## Required tasks:
(a) Rewrite the Arizona Coyotes preview between "The Coyotes possession" and "president of hockey operations.", inclusive, replacing "atrocious" with "dismal".
(b) Copy the entries from their start through the line containing "Q0 = qSketchRegion(id", inclusive, leaving out the pictures.

## Provided passage:
★ ★ ★

Puck Drop Preview 2016-17: Arizona Coyotes

Welcome to Puck Drop Preview 2016-17, where LastWordOnHockey.com gives you a detailed look at each team from around the NHL leading to the start of this hockey season and offers our insight and analysis. Makes sure to stick around until the end of the series, where we’ll offer our full predictions for the standings in each division, and eventually our 2016-17 Stanley Cup pick. You can check out all our articles on our Puck Drop Page. Today we continue with the Arizona Coyotes.

Puck Drop Preview 2016-17: Arizona Coyotes

Last Season

After a disastrous 2014-15 season which saw the Arizona Coyotes selecting 3rd overall (Dylan Strome), the Coyotes experienced a PDO-fueled run for a wildcard spot for most of the season. They experienced near miraculous goaltending from rookie Louis Domingue during Mike Smith’s absence and the emergence of rookies Max Domi and Anthony Duclair helped propel them up the standings. Unfortunately the Coyotes landed outside the playoffs for the fourth consecutive season.  

Newcomers last season included Nicklas Grossmann, acquired for Sam Gagner in the Chris Pronger trade, and Boyd Gordon, who was brought in from the Edmonton Oilers for Lauri Korpikoski. They Coyotes brought back UFAs Antoine Vermette and Zbynek Michalek, who were both traded away at the previous year’s deadline.

The Coyotes possession numbers were atrocious, with their Corsi-for percentage sitting 24th in the NHL at 47.63%, and their expected goal percentage doesn’t get much better at 23rd in the NHL at 48.09%. It was incredible they managed to stay in a playoff spot for so long with such poor underlying numbers.

The Offseason

The Coyotes had a productive offseason, kicked off by the firing of former General Manager Don Maloney, who was replaced by the analytically-minded John Chayka. In other off-ice moves, Head Coach Dave Tippett was given an expanded front office role as executive vice president of hockey operations.

On draft day Chayka made his first big splash, trading the Coyotes 20th and 53rd overall picks with Joe Vitale (who can no longer play due to concussions), for the Wings 16th overall pick and Pavel Datsyuk‘s contract. Chayka then used the 16th pick to draft Jacob Chychrun, a highly-touted defensive prospect who some thought deserved to go within the top 10 selections. Chayka also drafted high-scoring winger Clayton Keller from the USNTDP, who projects to be a top six NHL winger.

★ ★ ★

## Material for this task:

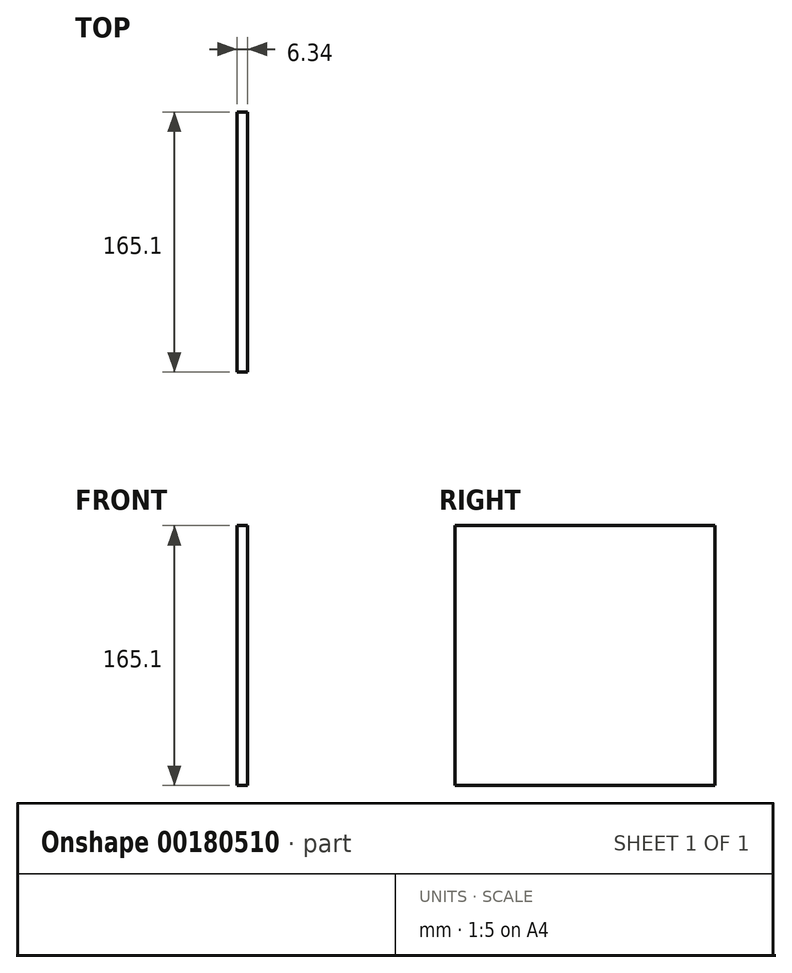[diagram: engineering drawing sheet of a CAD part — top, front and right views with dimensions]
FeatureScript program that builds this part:
annotation { "Feature Type Name" : "Feature", "Feature Type Description" : "" }
export const myFeature = defineFeature(function(context is Context, id is Id, definition is map)
    precondition{}
    {
        {
            var Q0;
            Q0=qCreatedBy(makeId("Right.planeOp"),FACE);
            var sketch = newSketch(context, id + "F0", { "sketchPlane" : qUnion([Q0])});
            skLineSegment(sketch, "E0.bottom", {"start": v(82.55, 82.55) * mm, "end": v(-82.55, 82.55) * mm});
            skLineSegment(sketch, "E0.top", {"start": v(82.55, -82.55) * mm, "end": v(-82.55, -82.55) * mm});
            skLineSegment(sketch, "E0.left", {"start": v(82.55, 82.55) * mm, "end": v(82.55, -82.55) * mm});
            skLineSegment(sketch, "E0.right", {"start": v(-82.55, 82.55) * mm, "end": v(-82.55, -82.55) * mm});
            skPoint(sketch, "E0.middle", {"position": v(0, 0) * mm});
            skSolve(sketch);
        }
        {
            var Q0;
            Q0 = qSketchRegion(id + "F0", true);
            extrude(context, id + "F1", {"entities" : qUnion([Q0]), "endBound" : BoundingType.SYMMETRIC, "depth" : 6.35 * mm});
        }
    });
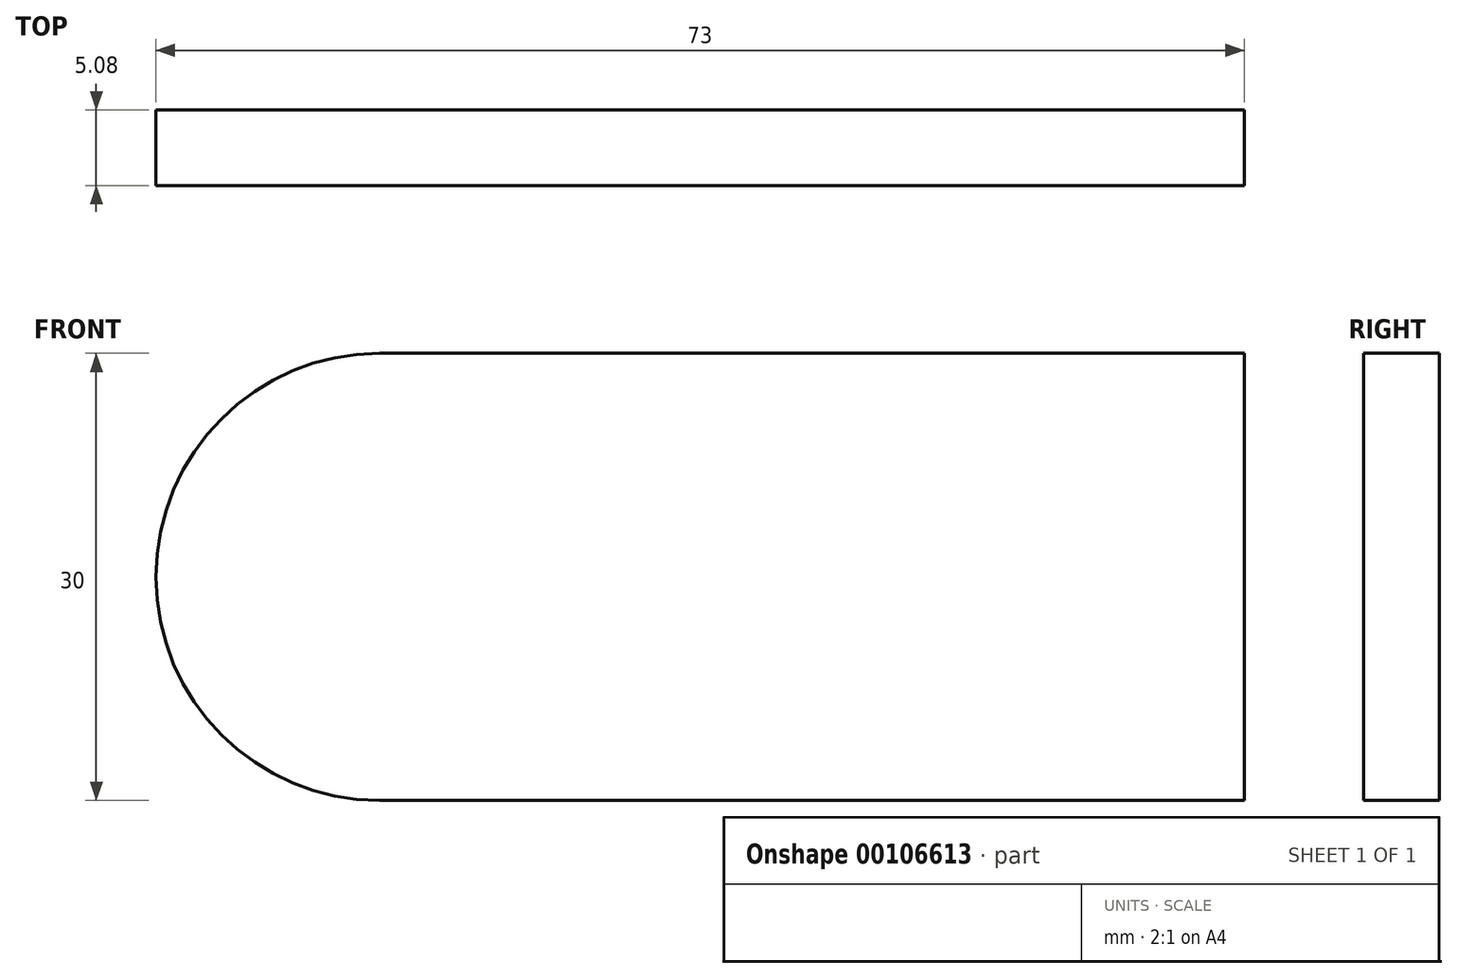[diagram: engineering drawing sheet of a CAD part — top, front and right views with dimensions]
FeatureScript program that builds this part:
annotation { "Feature Type Name" : "Feature", "Feature Type Description" : "" }
export const myFeature = defineFeature(function(context is Context, id is Id, definition is map)
    precondition{}
    {
        {
            var Q0;
            Q0=qCreatedBy(makeId("Front.planeOp"),FACE);
            var sketch = newSketch(context, id + "F0", { "sketchPlane" : qUnion([Q0])});
            skLineSegment(sketch, "E0.bottom", {"start": v(-152.51, 7.05) * mm, "end": v(-94.51, 7.05) * mm});
            skLineSegment(sketch, "E0.top", {"start": v(-152.51, 37.05) * mm, "end": v(-94.51, 37.05) * mm});
            skLineSegment(sketch, "E0.right", {"start": v(-94.51, 7.05) * mm, "end": v(-94.51, 37.05) * mm});
            skArc(sketch, "E1", {"start": v(-152.51, 37.05) * mm, "mid": v(-167.51, 22.05) * mm, "end": v(-152.51, 7.05) * mm});
            skSolve(sketch);
        }
        {
            var Q0;
            Q0=makeQuery(id+"F0.imprint","IMPRINT",FACE,{"disambiguationData":[TD([[makeQuery(id+"F0.imprint","IMPRINT",EDGE,{"derivedFrom":sQuery(id+"F0.wireOp",EDGE,"E0.bottom")}),1.0]])]});
            extrude(context, id + "F1", {"entities" : qUnion([Q0]), "oppositeDirection" : true, "depth" : 5.08 * mm});
        }
    });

★ ★ ★

## Exercise solutions:
(a)
The Coyotes possession numbers were dismal, with their Corsi-for percentage sitting 24th in the NHL at 47.63%, and their expected goal percentage doesn’t get much better at 23rd in the NHL at 48.09%. It was incredible they managed to stay in a playoff spot for so long with such poor underlying numbers.

The Offseason

The Coyotes had a productive offseason, kicked off by the firing of former General Manager Don Maloney, who was replaced by the analytically-minded John Chayka. In other off-ice moves, Head Coach Dave Tippett was given an expanded front office role as executive vice president of hockey operations.

(b)
[diagram: engineering drawing sheet of a CAD part — top, front and right views with dimensions]
FeatureScript program that builds this part:
annotation { "Feature Type Name" : "Feature", "Feature Type Description" : "" }
export const myFeature = defineFeature(function(context is Context, id is Id, definition is map)
    precondition{}
    {
        {
            var Q0;
            Q0=qCreatedBy(makeId("Right.planeOp"),FACE);
            var sketch = newSketch(context, id + "F0", { "sketchPlane" : qUnion([Q0])});
            skLineSegment(sketch, "E0.bottom", {"start": v(82.55, 82.55) * mm, "end": v(-82.55, 82.55) * mm});
            skLineSegment(sketch, "E0.top", {"start": v(82.55, -82.55) * mm, "end": v(-82.55, -82.55) * mm});
            skLineSegment(sketch, "E0.left", {"start": v(82.55, 82.55) * mm, "end": v(82.55, -82.55) * mm});
            skLineSegment(sketch, "E0.right", {"start": v(-82.55, 82.55) * mm, "end": v(-82.55, -82.55) * mm});
            skPoint(sketch, "E0.middle", {"position": v(0, 0) * mm});
            skSolve(sketch);
        }
        {
            var Q0;
            Q0 = qSketchRegion(id + "F0", true);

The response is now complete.